Extract provided ::
=-=-=-=-=
Q: Why are you uniquely qualified to lead your specific organization? Describe your
experience working with this issue and population

A: Our planet and our community are calling for commonsense solutions that address the linked
climate, food, and economic crises. Our unique skill-sets as permaculture teachers/designers, social
entrepreneurs, and community organizers are desperately needed. Since March 2009 we’ve worked
with 35 enthusiastic inmates 2-3 times/month at San Quentin Prison, helping our guys to design and
build a 1600 sq. ft. organic vegetable garden right on the medium-security yard to prepare them for
post-release job opportunities in our organization. At Explore Middle School in East Oakland, Planting
Justice brings low-income community members together to transform a grassy slope into a perennial
food forest that will give students, their families, and neighbors thousands of pounds of produce
every year for decades. In April 2009 we dug water-harvesting swales and planted 30 fruit trees on
contour with 80 students, and each week since we’ve led an after-school garden course with ten 6th
grade girls and a youth-group called West Oakland Youth Standing Empowered. Together we are
developing an empowering eco-arts curriculum as we grow food and explore eco-entrepreneurship,
nutrition, and social justice.

Q: How much money have you fundraised to date? Who is your largest funder and what is
the size of their grant? Provide an estimate of your total budget for each of the next two
fiscal years

A: The 200 donors we canvassed door-to-door contributed $7500, our rooftop nursery generated
$2000 in profits, and our largest grant was $1,000 from the California Institute of Integral Studies.
=-=-=-=-=
Things to do ::
A) From the application excerpt above, write out the part that opens with the words containing "Q: How much" and closes with "of Integral Studies.".
B) Rewrite the paragraph in the application excerpt above that begins "A: Our planet and our community" as a shorter bulleted list that keeps its main facts.

Recorded data ::
=-=-=-=-=
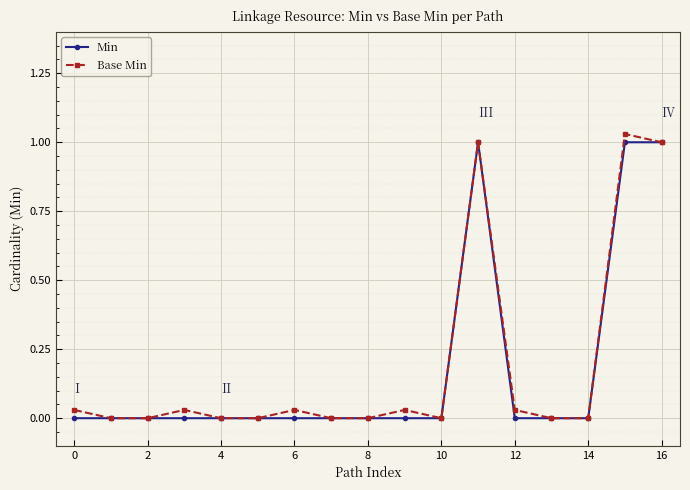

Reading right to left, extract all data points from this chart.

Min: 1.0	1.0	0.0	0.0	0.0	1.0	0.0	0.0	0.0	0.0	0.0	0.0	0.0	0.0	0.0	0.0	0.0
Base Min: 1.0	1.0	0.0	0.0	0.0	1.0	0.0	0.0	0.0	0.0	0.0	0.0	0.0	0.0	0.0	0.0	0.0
=-=-=-=-=
Answers for this exercise ::
A)
Q: How much money have you fundraised to date? Who is your largest funder and what is
the size of their grant? Provide an estimate of your total budget for each of the next two
fiscal years

A: The 200 donors we canvassed door-to-door contributed $7500, our rooftop nursery generated
$2000 in profits, and our largest grant was $1,000 from the California Institute of Integral Studies.

B)
- Our planet and community need commonsense solutions to the linked climate, food, and economic crises, and our skills as permaculture teachers/designers, social entrepreneurs, and community organizers are badly needed.
- Since March 2009, we have worked 2-3 times a month with 35 inmates at San Quentin Prison. Together we are designing and building a 1600 sq. ft. organic vegetable garden on the medium-security yard to prepare them for post-release jobs in our organization.
- At Explore Middle School in East Oakland, Planting Justice brings low-income community members together to turn a grassy slope into a perennial food forest. It will give students, families, and neighbors thousands of pounds of produce every year for decades.
- In April 2009, we dug water-harvesting swales and planted 30 fruit trees on contour with 80 students.
- Every week since then, we have led an after-school garden course with ten 6th-grade girls and the youth group West Oakland Youth Standing Empowered.
- Together we are developing an eco-arts curriculum as we grow food and explore eco-entrepreneurship, nutrition, and social justice.